Cette semaine, nous publions le texte de Christine Courcol, en réponse à la consigne d’écriture de Françoise Khoury, élaborée à partir du livre de Thomas Clerc « Intérieur », à retrouver ici
Cheval blessé
Massif, barbu, cheveux fournis, la soixantaine, toujours engoncé dans une pelisse et des bottes qui lui donnaient une allure d’homme des bois, il s’installait dès le petit matin sur son pliant au bord de la rue sillonnée par les voitures. Il faisait encore nuit, il était là, avec son drôle de cylindre en carton pour recueillir les oboles. Il était là même quand il pleuvait, abrité sous un petit parapluie.
Quoi que je fasse, il se trouvait sur mon chemin. Chaque fois que je passais devant lui, son regard brillait de plaisir, du moins je le croyais. Il me saluait, inclinant le buste, la main droite posée sur le cœur, sans un mot. Je lui souriais, disais « bonjour Monsieur » parce que c’était un vrai monsieur, mais je ne lui donnais rien, ne voulant pas entretenir avec lui un rapport commercial. Sauf une fois, avant Noël, où j’ai sorti un billet. Il n’a rien dit mais m’a offert un sourire radieux.

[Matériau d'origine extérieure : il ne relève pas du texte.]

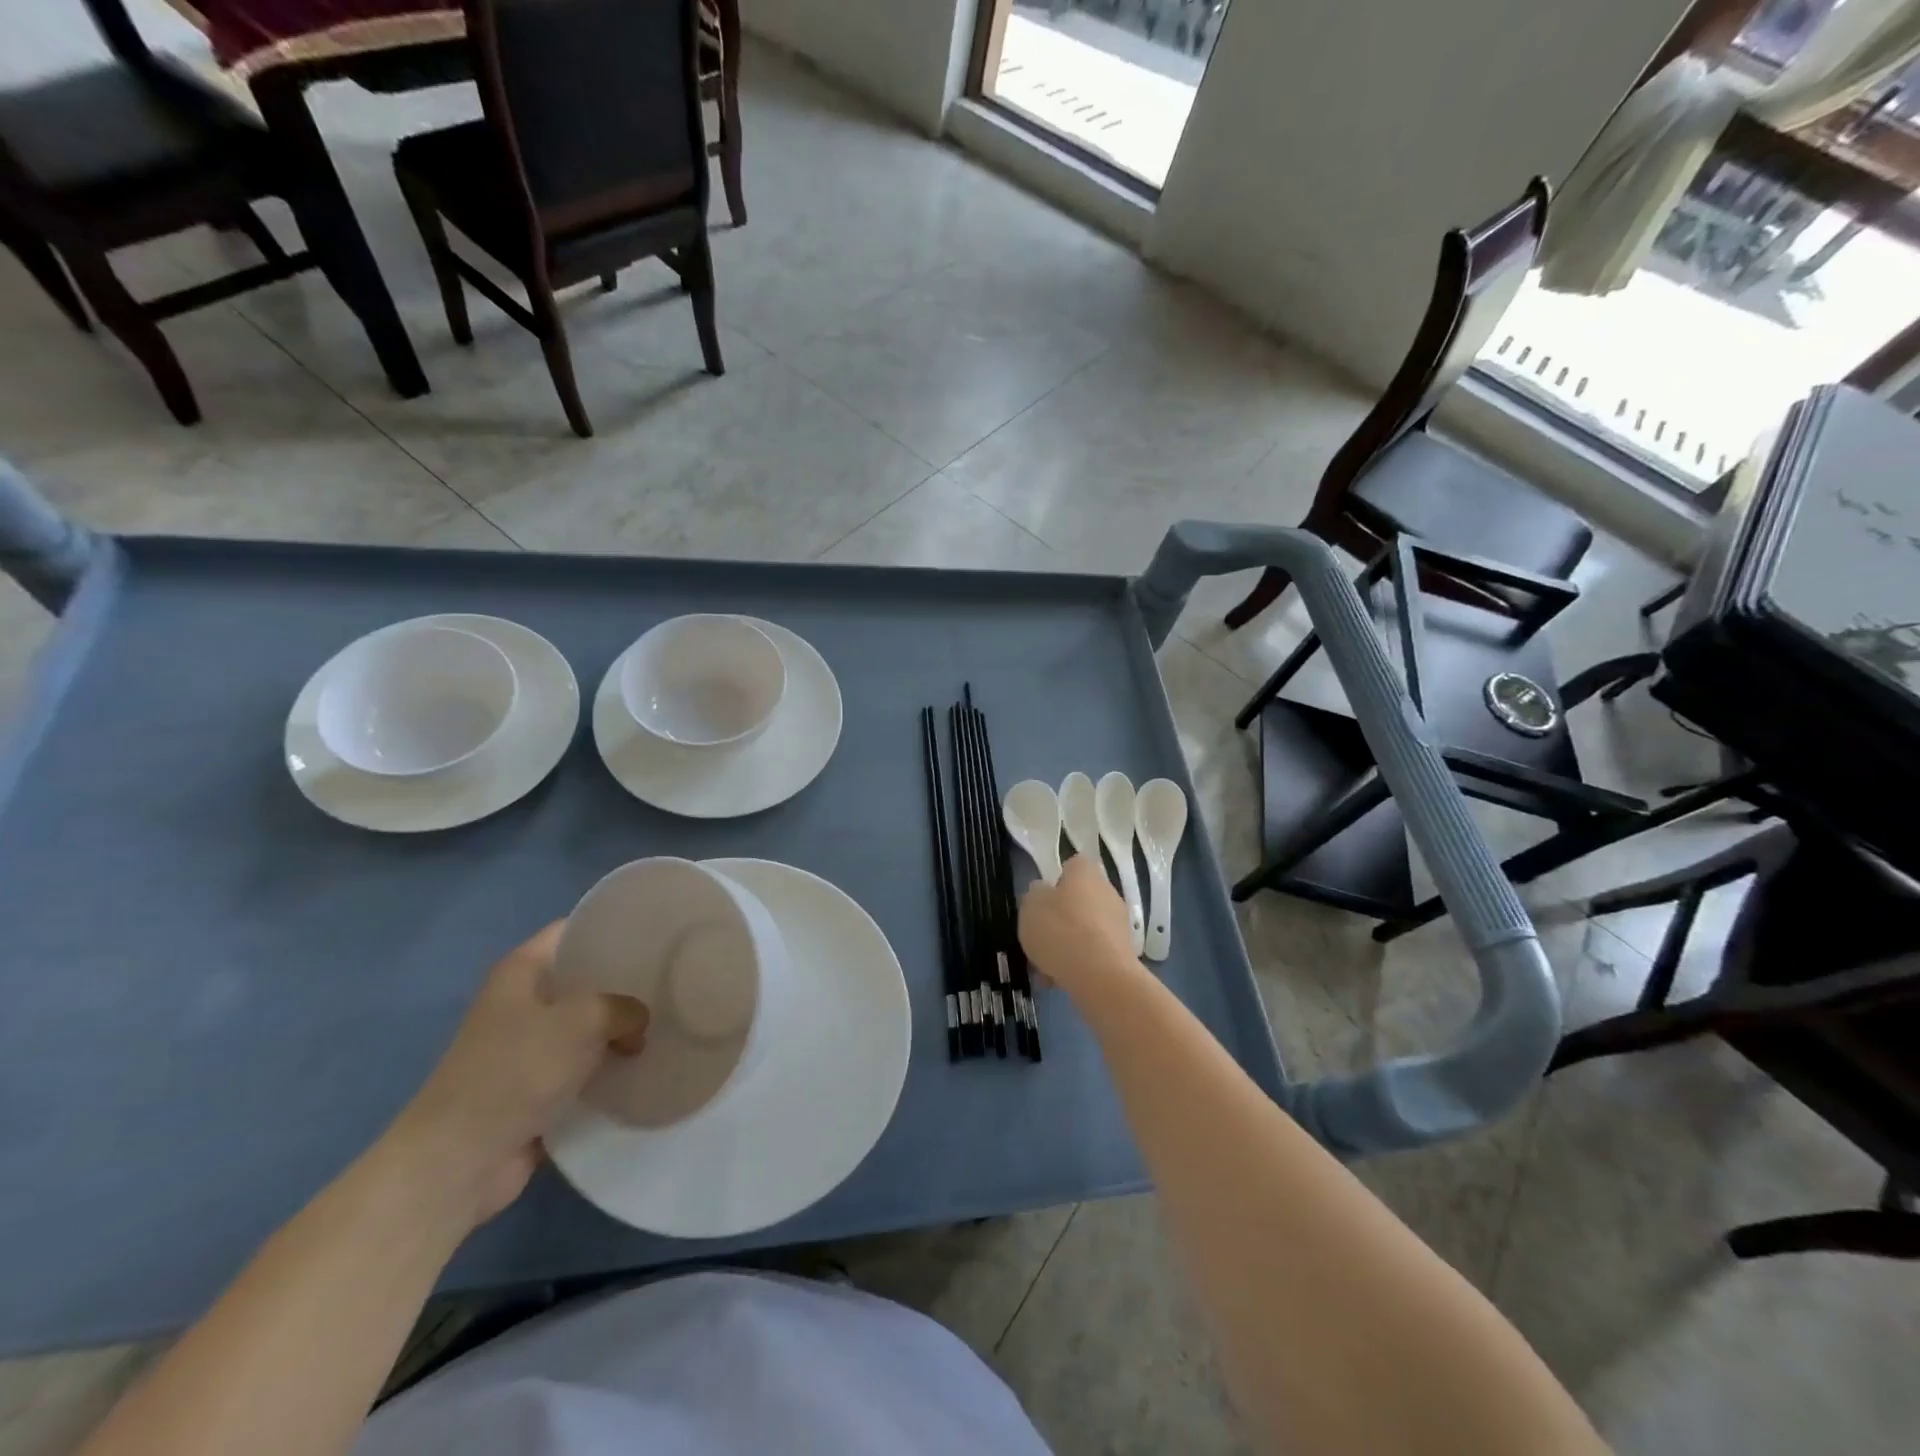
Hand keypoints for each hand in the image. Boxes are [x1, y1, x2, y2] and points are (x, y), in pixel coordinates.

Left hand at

Les jours de mauvaise humeur, je traversais pour l’éviter. Ces jours-là, je m’en voulais de ma grossièreté. Je m’en voulais aussi, les autres jours, de vivre dans un appartement bien chauffé, alors que lui passait ses journées sur son pliant.
Comme le cheval blessé de Jacques Prévert, « il était là, il attendait ». C’était mon voisin le plus intime et le plus nécessaire, celui dont l’existence questionnait ma vie. Peu à peu, il m’est devenu indispensable. Et puis, un jour, sans me prévenir, il est parti.
Je le cherche des yeux dans toutes les rues, je ne sais même pas son nom. Il me manque.